The basic limitation which may properly be placed on investigative authority is that it must be directed either to the solution or to the prevention of a crime, and that it pursue leads reasonably believed to aid in that activity.
In the United States we have recently had experience with the collection of what may be loosely called “civil-disturbance” information by Army intelligence sources, rather than by regular law enforcement officials. This program, begun about five years ago because of the same generally agreed need for a great deal more information about potential trouble spots in urban centers, tended to become broader and broader in scope as it filtered down the echelons of the Army command.
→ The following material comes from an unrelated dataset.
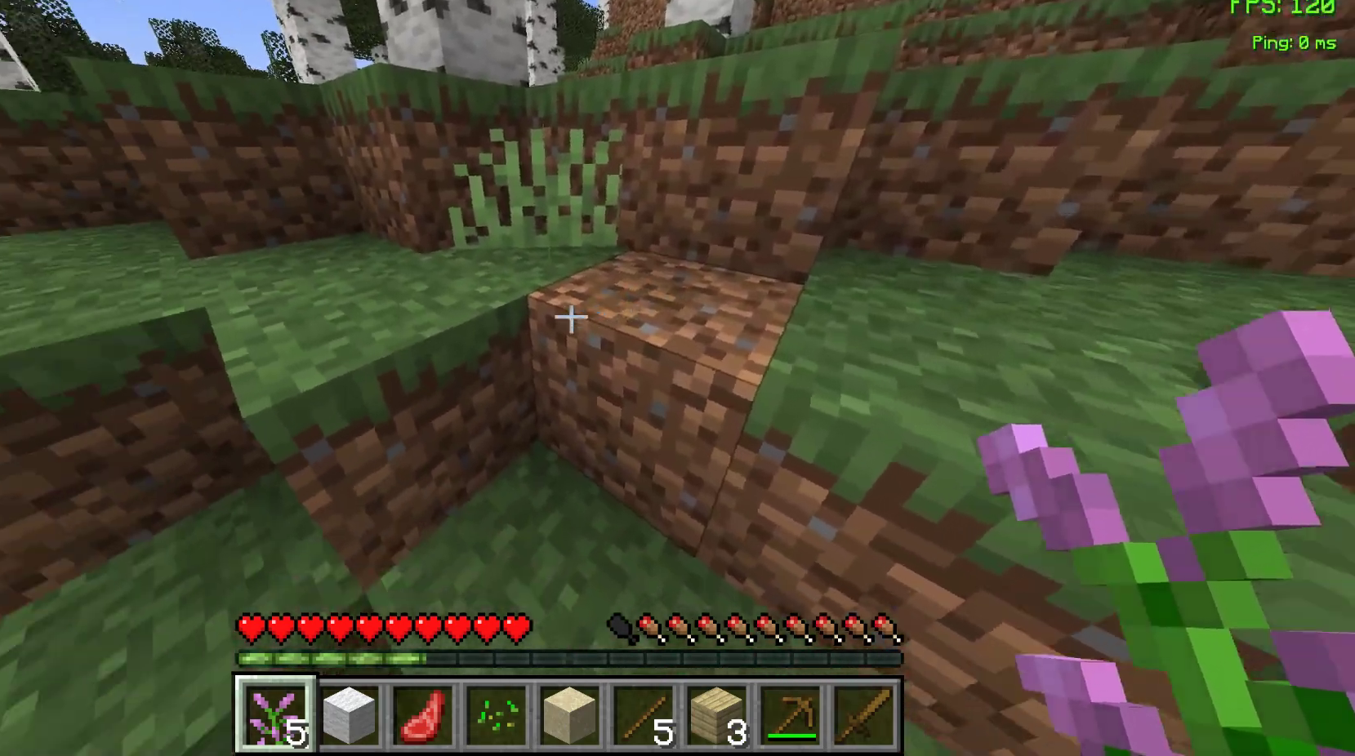
Gameplay with keyboard and mouse; each line is a JSON object with the keys and mouse buttons held at the frame after it. "events" lists presses ("down") and releases ("up") of "a", "d", "s", "space", "w", "mouse_left" and "mouse_right" between this image and that frame as [ms after this image, input, new state], when the widget could be followed in between. "mouse_left", "mouse_right" = the "left", "right" buttons of the "mouse" list. No other keys are recorded. Fast repeated clicks can show as one long hold. Not read: mouse_move.
{"keys": ["space", "w"], "mouse": [], "events": [[383, "w", "down"], [417, "space", "down"]]}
Examples have recently been adduced of Army intelligence files kept on prominent public figures, and consisting largely of newspaper accounts of the statements made by these figures on current political issues. Whatever may have been the merits of the program in its inception, it rather clearly got out of hand. That program has been discontinued by the present Administration. The cataloging of the opinions of citizens, public or private, on the issues of the day is not a proper function of government in a free society. The collection of genuine civil disturbance information, to the limited extent necessary under federal law, has now been returned to the regular law enforcement branches of the government. Who Shall Regulate the Regulators ?
Many of those deeply concerned with privacy in our country feel that either by court decree or legislation the extent of law enforcement activities in the fields which I have discussed should be sharply curtailed. Implicit in their suggestion is that somehow the Executive Branch of the United States Government is not in any sense responsible to the public will and that controls must be imposed by any other branches on the Executive Branch. While our Executive is separate from the Legislative Branch, rather than directly responsible to it, it is surely ultimately responsible to the electorate of the Nation. The President stands for reelection every four years, and must at that timemas well as at frequent intervals in between-defend his stewardship of Executive power.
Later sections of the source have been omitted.